Los aborígenes están de moda en la Australia de hoy y hablar en su nombre se ha vuelto políticamente correcto. Pero ¿se han integrado? Delante de la sede del antiguo Parlamento en Canberra hay una pequeña casucha en la que se lee: “Embajada aborigen”. Se plantó en 1972, durante un conflicto por la posesión de la tierra. Cuarenta y cinco años después, sigue allí: una manera para los indígenas de hacer ver que no se sienten representados por las instituciones políticas del país. Siguen reclamando un tratado con el Gobierno central, que se niega a ello arguyendo que sería como reconocer que hubo una verdadera guerra entre los aborígenes y los inmigrantes, lo que la Australia blanca siempre ha negado.

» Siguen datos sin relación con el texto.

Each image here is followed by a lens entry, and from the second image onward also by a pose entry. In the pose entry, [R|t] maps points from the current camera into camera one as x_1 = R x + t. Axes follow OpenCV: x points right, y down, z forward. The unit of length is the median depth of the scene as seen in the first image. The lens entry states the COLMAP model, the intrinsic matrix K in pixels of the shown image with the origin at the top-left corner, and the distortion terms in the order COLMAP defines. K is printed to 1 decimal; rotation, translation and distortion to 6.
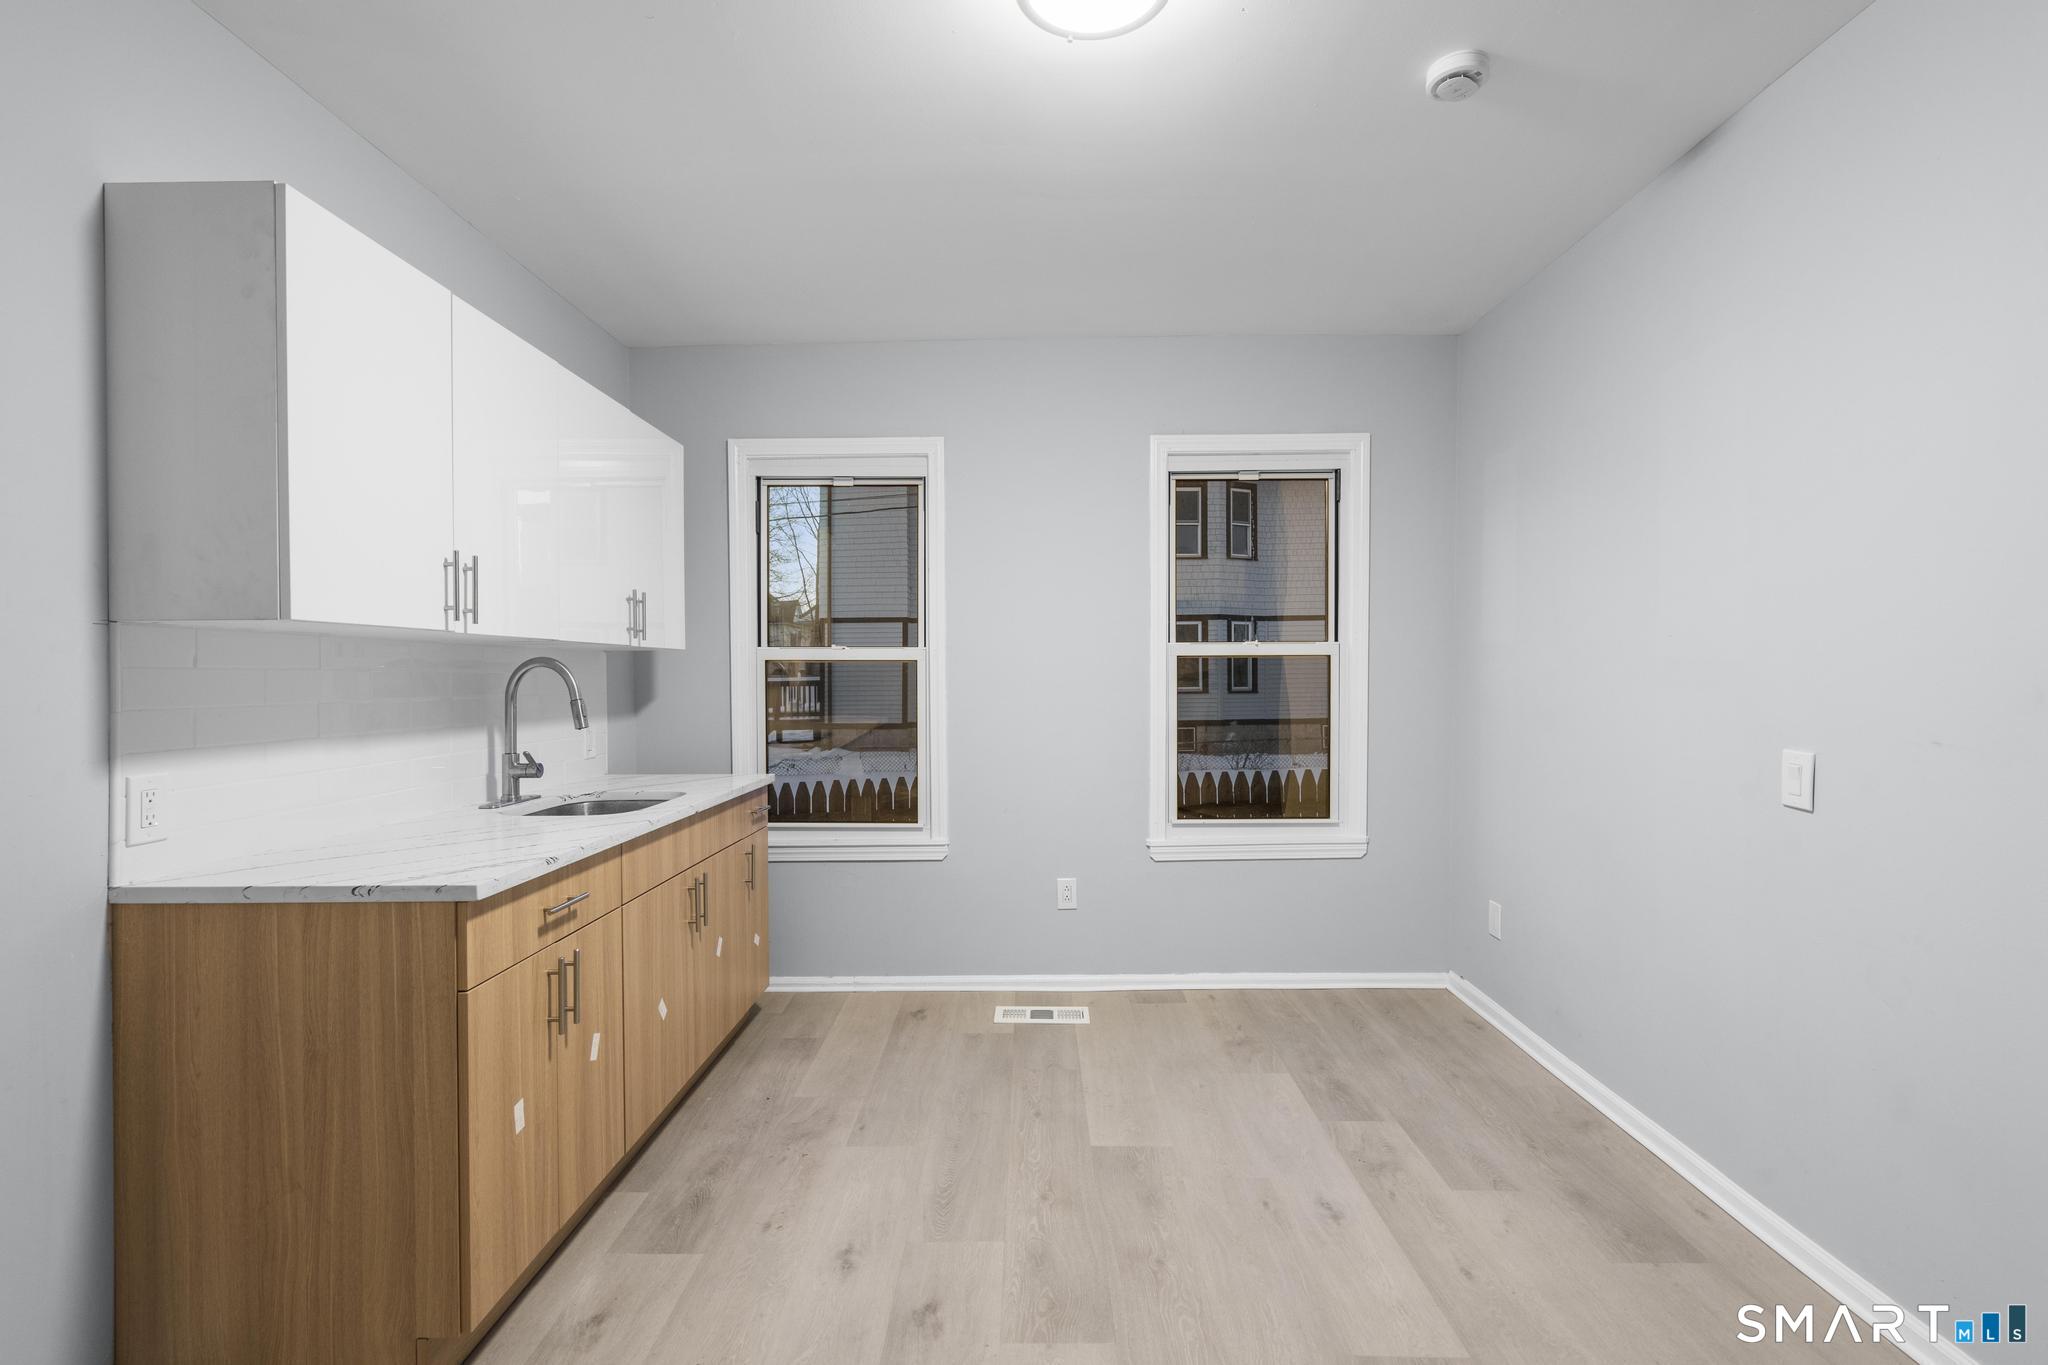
lens RADIAL K [[920.4, 0, 1021.3], [0, 920.4, 681.5], [0, 0, 1]] dist [-0.005214, 0.002869]
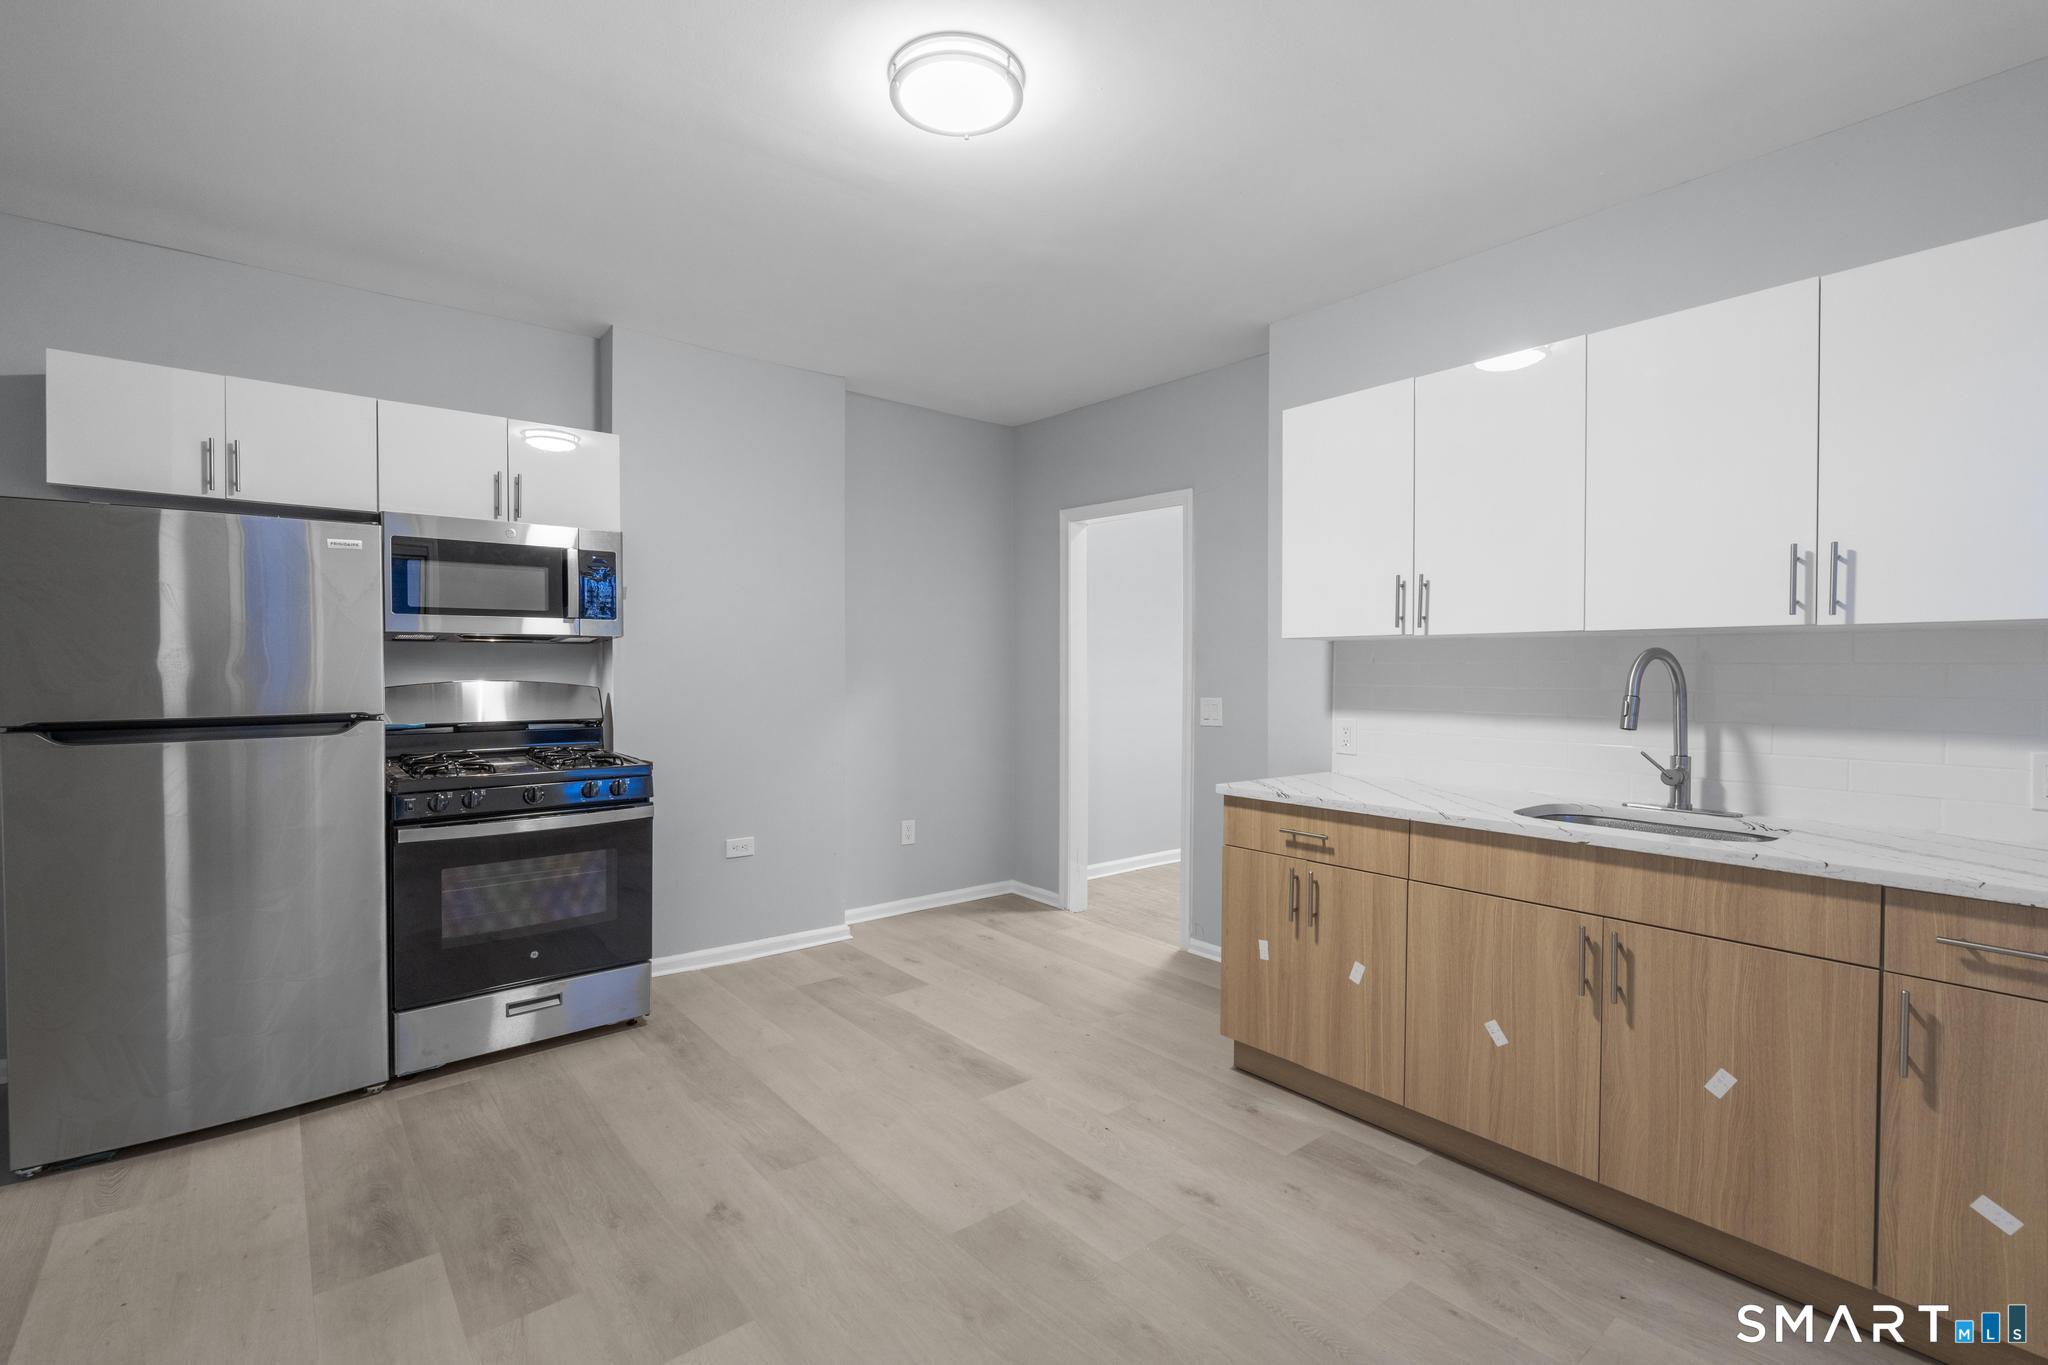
lens RADIAL K [[920.4, 0, 1024.6], [0, 920.4, 683.8], [0, 0, 1]] dist [-0.005214, 0.002869]
pose [[-0.765566, 0.010958, -0.643264, 0.506844], [-0.005806, 0.999697, 0.023940, -0.009762], [0.643331, 0.022063, -0.765270, 1.270818]]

Pero más allá de la disputa institucional está la realidad social: en las calles de Alice Springs o Darwin, en el Territorio del Norte, el espectáculo de los grupos de aborígenes sentados o deambulando todo el día, ociosos, en los parques (se les llama incluso de manera despectiva los parkies), algunos con una botella de alcohol en la mano, da a entender que mucho queda por hacer para que la integración sea una realidad. En una pared del Museo de Arte Contemporáneo de Canberra se exhibe el texto en inglés de un poema de Vernon Ah Tree, un conocido artista cuya sangre mestiza es aborigen y china. Se llama Si yo fuera blanco y en él se lee: “Si yo fuera blanco, no tendría que vivir en un país que me odia. Si yo fuera blanco, yo tendría mi país”. Lograr cambiar esta percepción es una asignatura pendiente para una nación que fue capaz de absorber con éxito a millones de personas de todas las latitudes, pero que, paradójicamente, no ha logrado todavía integrar a los primeros que vivieron en su tierra.